The task: Return the lines below exactly, from the first line to the line that contains "right hip: (119, 190, -1)". Leave out pictures.

Items listed in a dataset

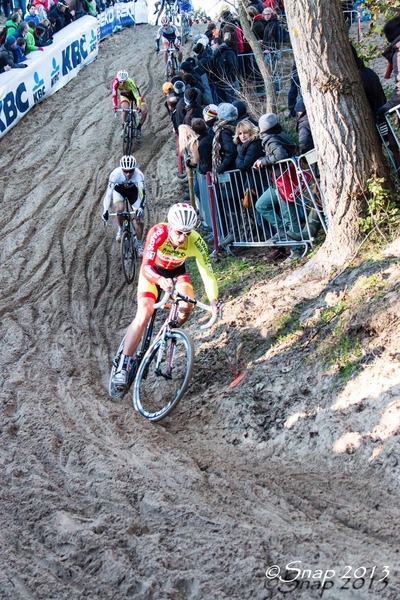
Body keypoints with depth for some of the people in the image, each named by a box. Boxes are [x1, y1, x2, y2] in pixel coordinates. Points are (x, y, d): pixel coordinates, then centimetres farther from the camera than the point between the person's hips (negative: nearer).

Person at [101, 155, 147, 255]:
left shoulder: (139, 175, -37)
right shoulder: (115, 174, -37)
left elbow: (142, 194, -41)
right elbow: (109, 193, -38)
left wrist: (141, 208, -59)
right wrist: (105, 211, -49)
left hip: (133, 190, 1)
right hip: (119, 190, -1)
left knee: (139, 218, -9)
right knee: (120, 208, -31)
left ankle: (139, 244, 11)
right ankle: (120, 229, -2)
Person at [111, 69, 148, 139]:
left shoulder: (130, 83, -40)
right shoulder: (115, 82, -34)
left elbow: (137, 96, -43)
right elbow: (114, 95, -34)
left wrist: (138, 106, -58)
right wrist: (115, 106, -49)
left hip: (134, 94, -1)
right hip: (124, 95, 1)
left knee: (144, 111, -15)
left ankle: (139, 128, 7)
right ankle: (123, 128, -8)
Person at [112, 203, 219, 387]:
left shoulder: (196, 242, -31)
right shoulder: (158, 233, -35)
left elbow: (207, 272, -31)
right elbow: (146, 268, -41)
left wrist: (214, 301, -44)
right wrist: (160, 280, -62)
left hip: (177, 272, 2)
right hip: (153, 272, -2)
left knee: (186, 306, -26)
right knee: (144, 314, -20)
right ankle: (123, 365, -14)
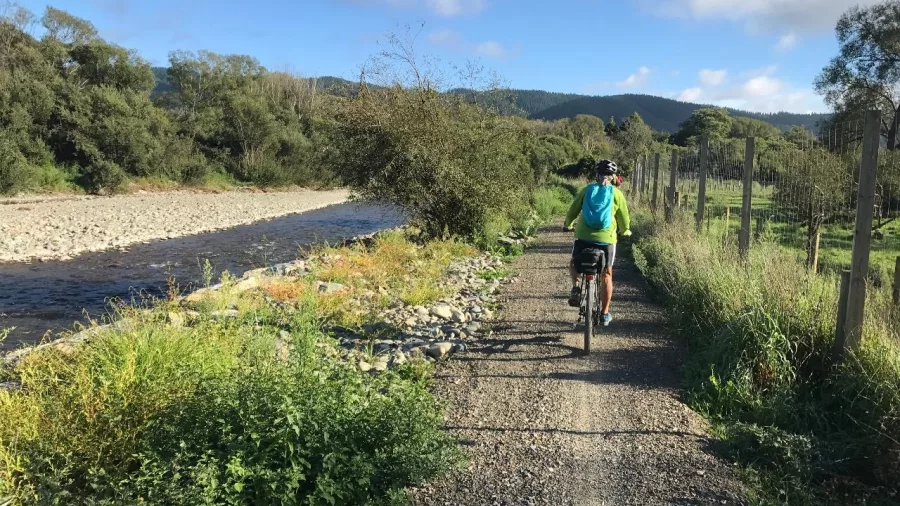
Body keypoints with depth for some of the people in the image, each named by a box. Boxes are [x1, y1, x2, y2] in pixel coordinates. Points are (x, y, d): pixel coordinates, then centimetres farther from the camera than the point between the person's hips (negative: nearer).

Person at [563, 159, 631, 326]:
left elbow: (573, 211, 7)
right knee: (606, 274, 14)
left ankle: (576, 287, -2)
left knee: (574, 263, 26)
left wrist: (567, 225, 26)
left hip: (583, 236, 1)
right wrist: (625, 231, 27)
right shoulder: (617, 194, 1)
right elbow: (624, 219, 6)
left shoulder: (586, 190, 4)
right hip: (607, 238, -1)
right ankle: (605, 313, 18)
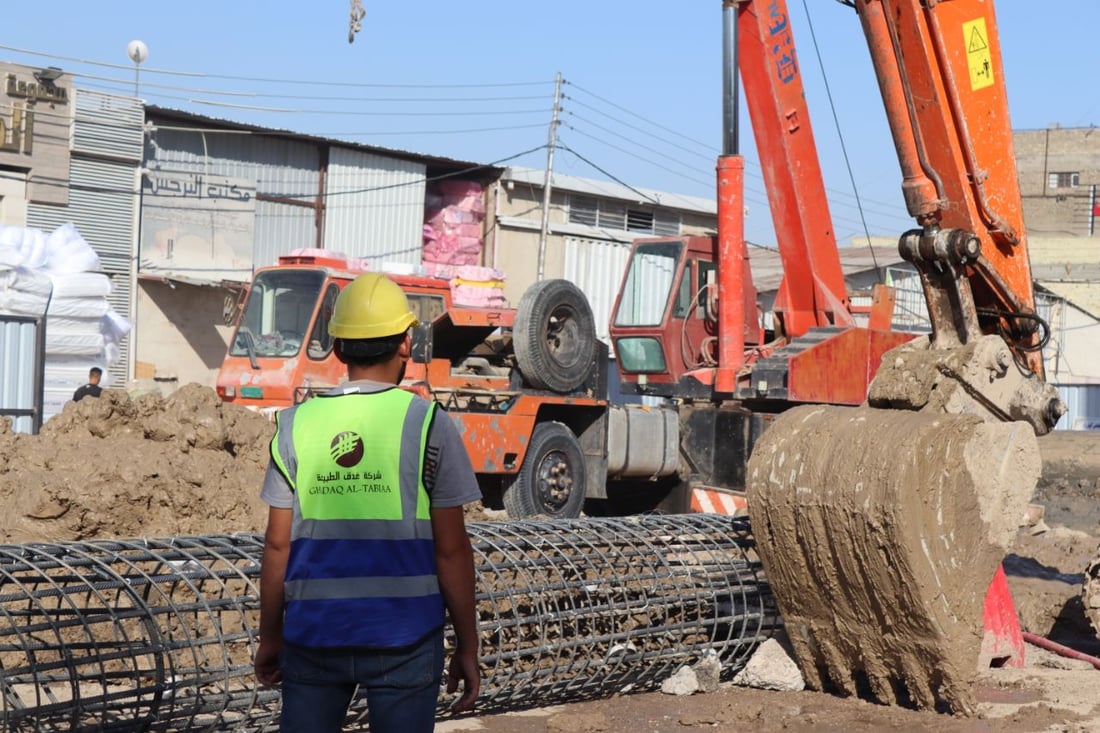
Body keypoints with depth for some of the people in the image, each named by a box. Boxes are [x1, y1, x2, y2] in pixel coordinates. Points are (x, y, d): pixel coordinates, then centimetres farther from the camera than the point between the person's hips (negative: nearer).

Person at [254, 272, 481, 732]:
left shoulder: (296, 424, 2)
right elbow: (451, 550, -5)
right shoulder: (429, 425, -6)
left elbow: (278, 545, 2)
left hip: (313, 632, 2)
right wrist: (467, 646, 3)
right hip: (403, 637, -2)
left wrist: (269, 637, 13)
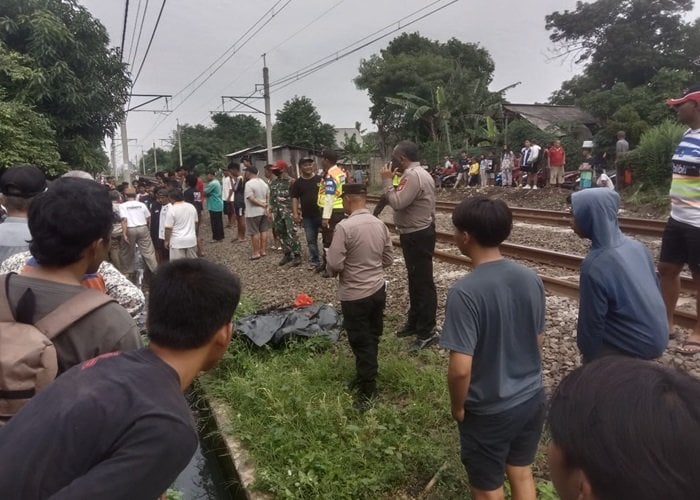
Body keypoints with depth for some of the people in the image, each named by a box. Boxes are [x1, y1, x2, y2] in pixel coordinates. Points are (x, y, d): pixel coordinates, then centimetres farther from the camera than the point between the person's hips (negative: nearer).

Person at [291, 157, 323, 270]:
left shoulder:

Answer to this exercise:
Body keypoints with depth for some of the people in the image, each named by a box. Boxes are [x1, y1, x2, y2] in pixel coordinates. Points are (x, y, d): pixel coordinates, then centimetres farther from the camera than the point between the person's hips (negative: nearer).

Person at [101, 155, 147, 255]:
left shoulder: (139, 175, -37)
right shoulder: (115, 174, -37)
left elbow: (142, 194, -41)
right elbow: (109, 193, -38)
left wrist: (141, 208, -59)
right wrist: (105, 211, -49)
left hip: (133, 190, 1)
right hip: (119, 190, -1)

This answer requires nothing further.